Guillaume Sergent’s wines are intense, focused and pure—laser beams of searing pleasure. This micro-producer recently started making his wine in 2008 from his family’s four acre estate. Aside from wine school, he also carries a degree in geology and time with him in the vineyards is a rare treat filled with in-depth details of the natural history of his vineyards and the surrounding region.

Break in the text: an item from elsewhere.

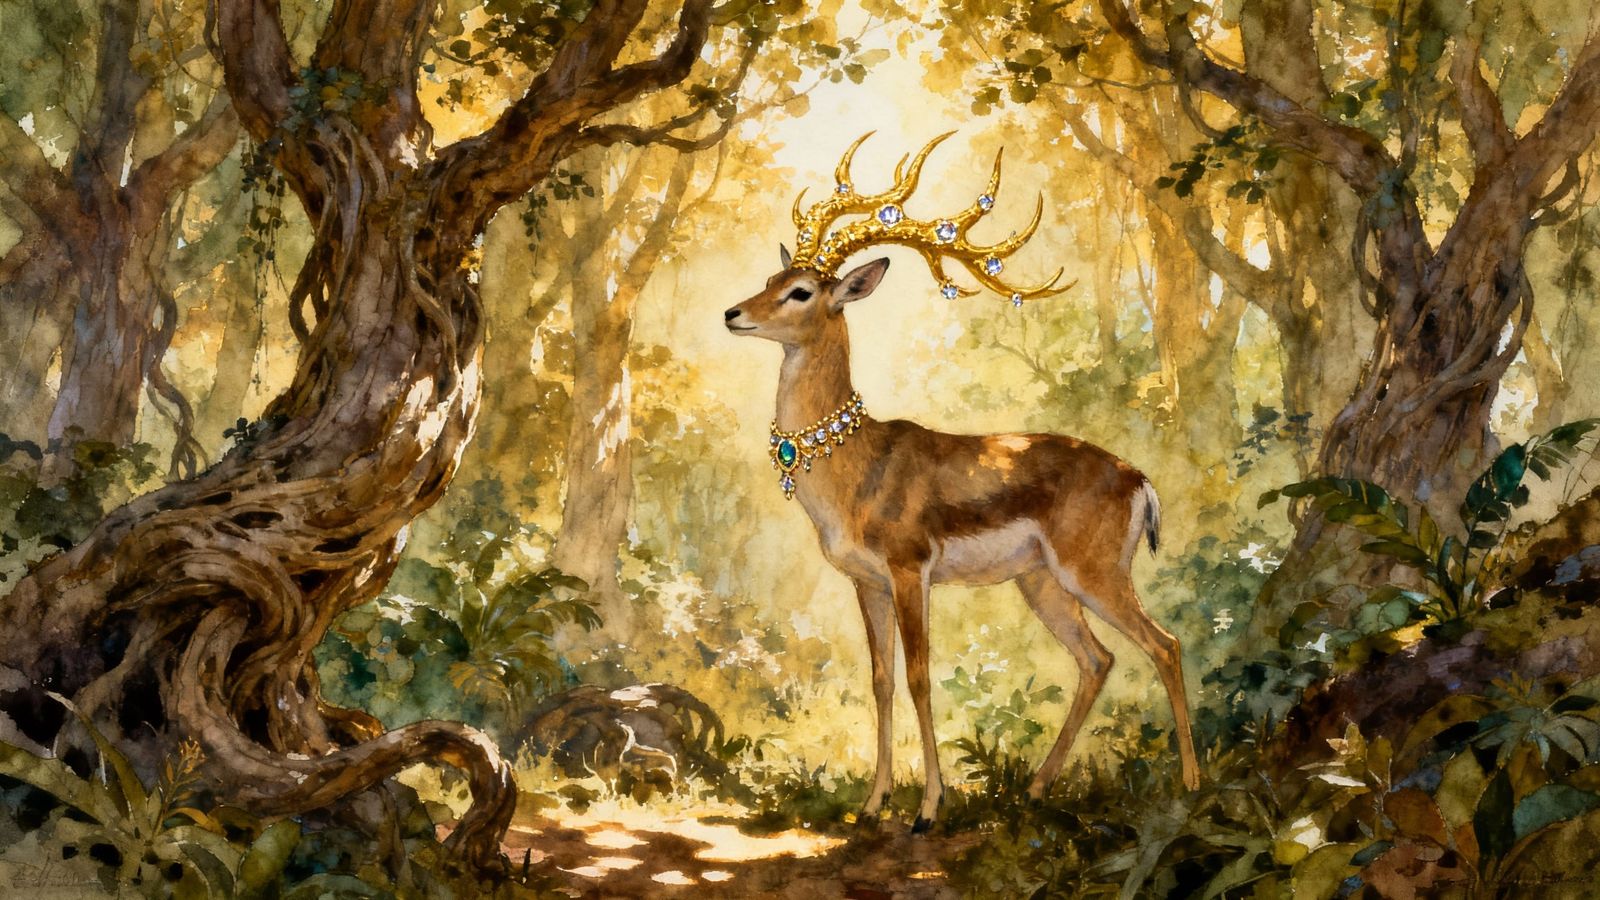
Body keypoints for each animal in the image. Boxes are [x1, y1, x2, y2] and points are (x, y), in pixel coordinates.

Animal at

Because his father has clients who have faithfully bought their family’s wines for years (bottled under the Roger Sergent label), most of the family’s grapes are made into a more sweet style, which couldn’t be further from Guillaume’s wines. Guillaume has a meager 1.25 acres that he organically farms (with some biodynamic principals as well) and ages in old, neutral François Freres barrels. To round the intensity a touch, he adds a tiny dosage of no more than 3g/l, to soften the vigorous energy his wine exudes. One could only wish that Guillaume had larger holdings so that we could get a lot more of his wines to sell!
Lay of the Land
Descending from a family that has been making wine for two centuries, Guillaume now farms a very small collection of his own vines. He insists on having full control in order to uphold his organic and biodynamic practices to remain connected through every step of the viticulture and vinification. Guillaume’s vineyards are located just to the west of Reims. It’s all Chardonnay at this domaine from two sites located in two high altitude Premier Cru villages in the Montagne de Reims, Vrigny and Coulommes. The vines are situated mid-slope with northeast and southern exposures on a mix of chalk with a plentiful supply of fossilized seashells and sand, imparting a certain tenacity and lift to his Blanc de Blancs Champagne. Guillaume refers to his own winemaking as minimal and precise—“good grapes make good wine.”